UN Secretary-General António Guterres correctly observed that “The Charter remains humanity’s best hope for peace. But it is only as strong as the commitment of those responsible for upholding it.” He also reminded the Security Council that the world is demanding “action, not just words.”
Those words should resonate profoundly in the context of Kashmir.
The international community, especially the permanent members of the Security Council, must recognize that leaving Kashmir indefinitely unresolved is not a formula for stability. It is a recipe for perpetual tension between two nuclear-armed neighbors and continued suffering for millions of people.

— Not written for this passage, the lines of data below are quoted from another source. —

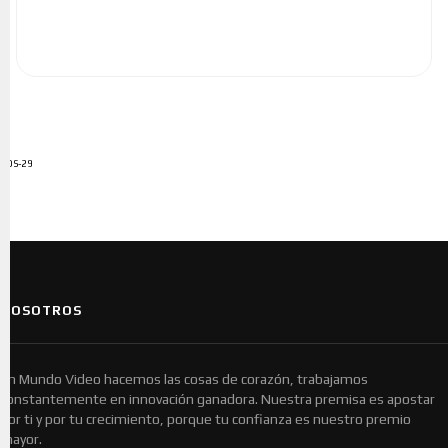
ADS-29
NOSOTROS
En Mundo Video hacemos las cosas de corazón, trabajamos
constantemente en innovación ganadora. Nuestra premisa es apostar
por ti y por tu crecimiento, porque tu confianza es nuestro premio
mayor.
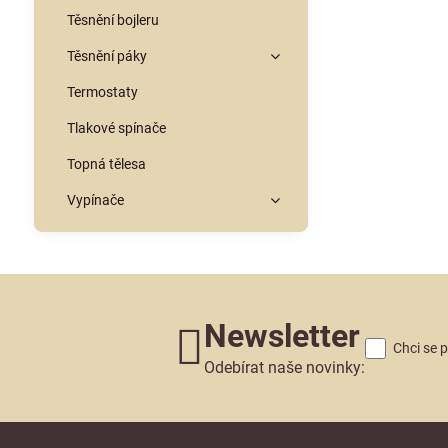
Těsnění bojleru
Těsnění páky
Termostaty
Tlakové spínače
Topná tělesa
Vypínače
Newsletter
Chci se 
Odebírat naše novinky:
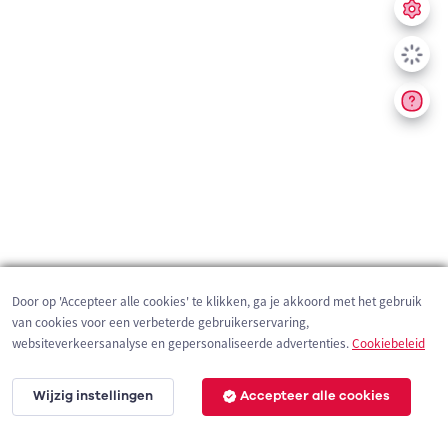
Door op 'Accepteer alle cookies' te klikken, ga je akkoord met het gebruik
van cookies voor een verbeterde gebruikerservaring,
websiteverkeersanalyse en gepersonaliseerde advertenties.
Cookiebeleid
Wijzig instellingen
Accepteer alle cookies
200 m
©
OpenStreetMap
contributors,
Tracestrack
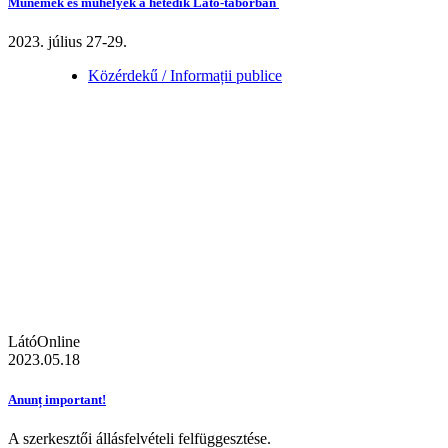
Műnemek és műhelyek a hetedik Látó-táborban
2023. július 27-29.
Közérdekű / Informații publice
LátóOnline
2023.05.18
Anunț important!
A szerkesztői állásfelvételi felfüggesztése.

A sustainable settlement cannot emerge solely through military management or rhetorical confrontation. It requires courageous diplomacy, international engagement, and meaningful dialogue involving all parties concerned — India, Pakistan, and the authentic leadership of the Kashmiri people.
History has repeatedly shown that entrenched conflicts are rarely resolved without outside facilitation. From Northern Ireland to East Timor, mediation and sustained international involvement helped create pathways toward peace where bilateral hostility alone had failed. Kashmir deserves the same seriousness of purpose.
If the United Nations genuinely wishes to restore confidence in the Charter and reaffirm the credibility of international law, it cannot afford selective implementation of its own resolutions. The principles of justice, self-determination, and peaceful settlement of disputes cannot remain conditional upon political convenience.
The debate at the Security Council demonstrated that world leaders still invoke the ideals of the UN Charter with passion and conviction. The true test, however, lies not in speeches delivered in New York chambers, but in whether those principles are applied consistently to the unresolved conflicts that continue to threaten global peace. Kashmir remains one of those tests. And the world is still watching.